● DOCUMENT PASSAGE:
= Beginning of Section =
# What happened to CJ's website??



## limey (Sep 1, 2004)

Anyone know? It doesn't appear any more. :sob: I enjoyed looking at her adventures/quilting every few days.

Limey


----------



## jesuisdiana (May 24, 2004)

I don't know - I came here today kinda looking for her too somewhere
Diana


----------



## AngieM2 (May 10, 2002)

I wonder if she and /or the webhost were effected by all the Eastern power outages. Now I'll be trying to find her, too.


----------



## AngieM2 (May 10, 2002)

she is not found on facebook anymore. I had an old message and her name does not link to anything.


----------



## Karen (Apr 17, 2002)

Same here.


----------



## ErinP (Aug 23, 2007)

She hasn't posted _anything_ here since 6/22... :huh:


----------



## Terri in WV (May 10, 2002)

Hadn't she said something about retiring?


----------



## Tommyice (Dec 5, 2010)

ErinP said:


> She hasn't posted _anything_ here since 6/22... :huh:


That's about the last time she posted over at PatternReview too.


----------



## ginnie5 (Jul 15, 2003)

I follow her blog....she posted last there on 6/26. Her dh is going to New Orleans so maybe she is with him. She posted earlier that the place they will be staying doesn't have internet access.
= End of Section =
● THE DATA:
= Beginning of Section =
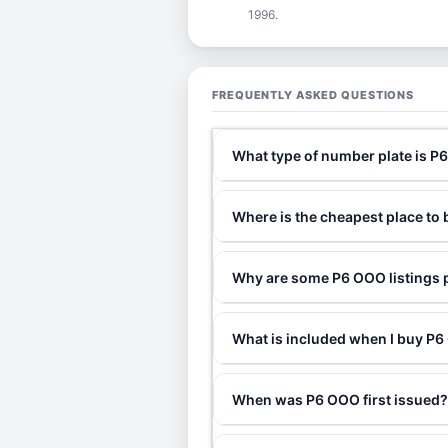
1996.
FREQUENTLY ASKED QUESTIONS
What type of number plate is 
Where is the cheapest place to
Why are some P6 OOO listings p
What is included when I buy 
When was P6 OOO first issued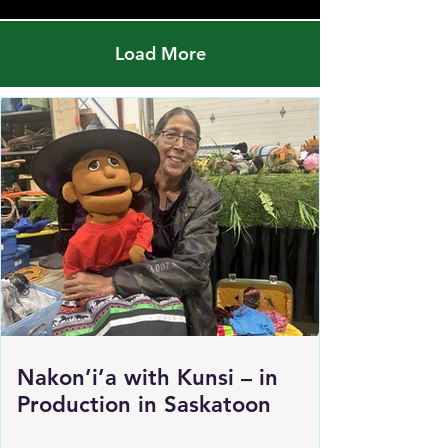
Load More
Nakon’i’a with Kunsi – in
Production in Saskatoon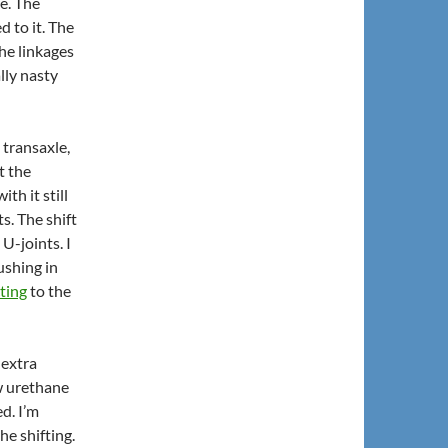
ge. The
d to it. The
he linkages
lly nasty
transaxle,
t the
th it still
s. The shift
U-joints. I
ushing in
ting
to the
 extra
ew urethane
d. I’m
he shifting.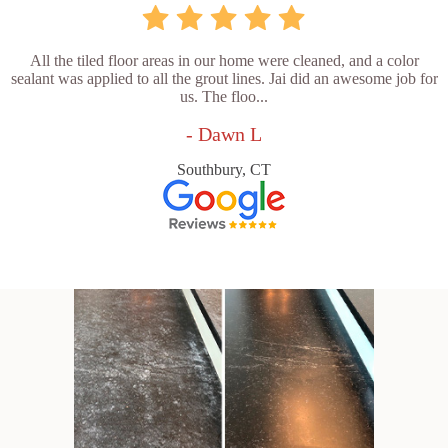
All the tiled floor areas in our home were cleaned, and a color
sealant was applied to all the grout lines. Jai did an awesome job for
us. The floo...
- Dawn L
Southbury, CT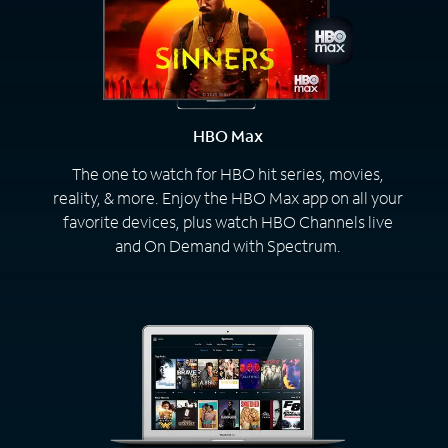
HBO Max
The one to watch for HBO hit series, movies,
reality, & more. Enjoy the HBO Max app on all your
favorite devices, plus watch HBO Channels live
and On Demand with Spectrum.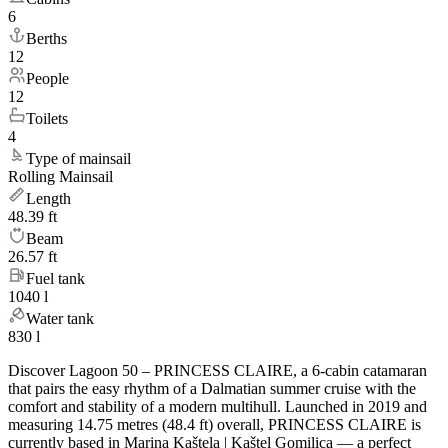
6
Berths
12
People
12
Toilets
4
Type of mainsail
Rolling Mainsail
Length
48.39 ft
Beam
26.57 ft
Fuel tank
1040 l
Water tank
830 l
Discover Lagoon 50 – PRINCESS CLAIRE, a 6-cabin catamaran
that pairs the easy rhythm of a Dalmatian summer cruise with the
comfort and stability of a modern multihull. Launched in 2019 and
measuring 14.75 metres (48.4 ft) overall, PRINCESS CLAIRE is
currently based in Marina Kaštela | Kaštel Gomilica — a perfect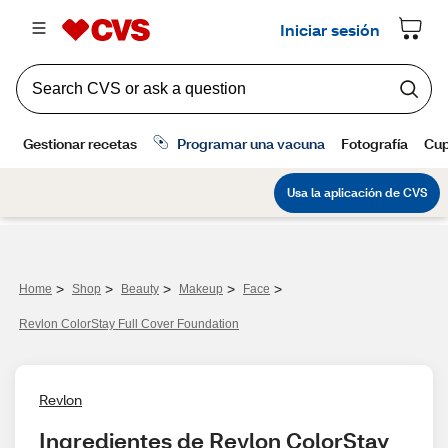
>
>
>
>
>
Home
Shop
Beauty
Makeup
Face
Revlon ColorStay Full Cover Foundation
Revlon
Ingredientes de Revlon ColorStay 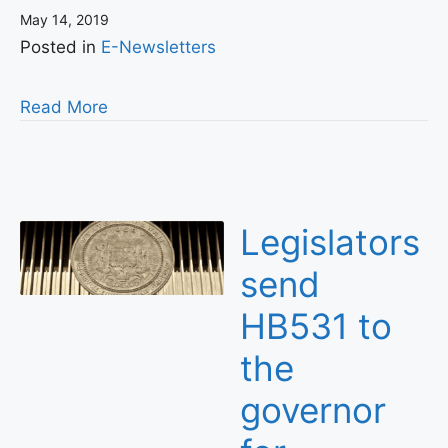
May 14, 2019
Posted in
E-Newsletters
Read More
Legislators
send
HB531 to
the
governor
= End of Section =
● WORK TO BE COMPLETED: Copy the part of the forum thread about CJ's missing website starting at "## ErinP (Aug" and ending at "something about retiring?", word for word.

● EXERCISE OUTPUT:
## ErinP (Aug 23, 2007)

She hasn't posted _anything_ here since 6/22... :huh:


----------



## Terri in WV (May 10, 2002)

Hadn't she said something about retiring?